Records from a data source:
· · · ·

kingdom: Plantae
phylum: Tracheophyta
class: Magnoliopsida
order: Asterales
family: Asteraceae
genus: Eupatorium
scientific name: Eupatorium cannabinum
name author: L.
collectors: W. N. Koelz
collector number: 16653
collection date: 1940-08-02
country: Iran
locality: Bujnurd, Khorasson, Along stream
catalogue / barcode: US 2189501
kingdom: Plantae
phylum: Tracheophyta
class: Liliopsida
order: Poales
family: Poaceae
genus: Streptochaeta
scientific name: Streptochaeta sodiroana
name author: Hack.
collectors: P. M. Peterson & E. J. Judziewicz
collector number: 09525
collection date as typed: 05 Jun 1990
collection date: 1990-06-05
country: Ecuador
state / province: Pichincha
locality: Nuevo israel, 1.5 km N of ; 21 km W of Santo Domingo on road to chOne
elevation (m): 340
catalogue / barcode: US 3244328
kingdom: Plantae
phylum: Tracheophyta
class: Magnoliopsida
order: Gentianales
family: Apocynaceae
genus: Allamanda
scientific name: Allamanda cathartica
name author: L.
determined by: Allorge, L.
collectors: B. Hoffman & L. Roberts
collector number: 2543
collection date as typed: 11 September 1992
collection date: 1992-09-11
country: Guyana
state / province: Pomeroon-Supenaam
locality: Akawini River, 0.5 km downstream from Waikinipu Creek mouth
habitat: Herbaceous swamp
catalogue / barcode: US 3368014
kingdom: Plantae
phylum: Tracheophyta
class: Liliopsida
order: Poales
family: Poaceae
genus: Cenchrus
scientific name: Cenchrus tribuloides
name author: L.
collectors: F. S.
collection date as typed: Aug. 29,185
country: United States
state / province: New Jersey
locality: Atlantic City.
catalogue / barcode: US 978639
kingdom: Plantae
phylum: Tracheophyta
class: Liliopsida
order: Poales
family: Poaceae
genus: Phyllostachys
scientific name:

· · · ·

▶ [TASK REQUIREMENTS] Copy every line of all the items above without changing a single character.

▶ [TASK ANSWER]
kingdom: Plantae
phylum: Tracheophyta
class: Magnoliopsida
order: Asterales
family: Asteraceae
genus: Eupatorium
scientific name: Eupatorium cannabinum
name author: L.
collectors: W. N. Koelz
collector number: 16653
collection date: 1940-08-02
country: Iran
locality: Bujnurd, Khorasson, Along stream
catalogue / barcode: US 2189501
kingdom: Plantae
phylum: Tracheophyta
class: Liliopsida
order: Poales
family: Poaceae
genus: Streptochaeta
scientific name: Streptochaeta sodiroana
name author: Hack.
collectors: P. M. Peterson & E. J. Judziewicz
collector number: 09525
collection date as typed: 05 Jun 1990
collection date: 1990-06-05
country: Ecuador
state / province: Pichincha
locality: Nuevo israel, 1.5 km N of ; 21 km W of Santo Domingo on road to chOne
elevation (m): 340
catalogue / barcode: US 3244328
kingdom: Plantae
phylum: Tracheophyta
class: Magnoliopsida
order: Gentianales
family: Apocynaceae
genus: Allamanda
scientific name: Allamanda cathartica
name author: L.
determined by: Allorge, L.
collectors: B. Hoffman & L. Roberts
collector number: 2543
collection date as typed: 11 September 1992
collection date: 1992-09-11
country: Guyana
state / province: Pomeroon-Supenaam
locality: Akawini River, 0.5 km downstream from Waikinipu Creek mouth
habitat: Herbaceous swamp
catalogue / barcode: US 3368014
kingdom: Plantae
phylum: Tracheophyta
class: Liliopsida
order: Poales
family: Poaceae
genus: Cenchrus
scientific name: Cenchrus tribuloides
name author: L.
collectors: F. S.
collection date as typed: Aug. 29,185
country: United States
state / province: New Jersey
locality: Atlantic City.
catalogue / barcode: US 978639
kingdom: Plantae
phylum: Tracheophyta
class: Liliopsida
order: Poales
family: Poaceae
genus: Phyllostachys
scientific name:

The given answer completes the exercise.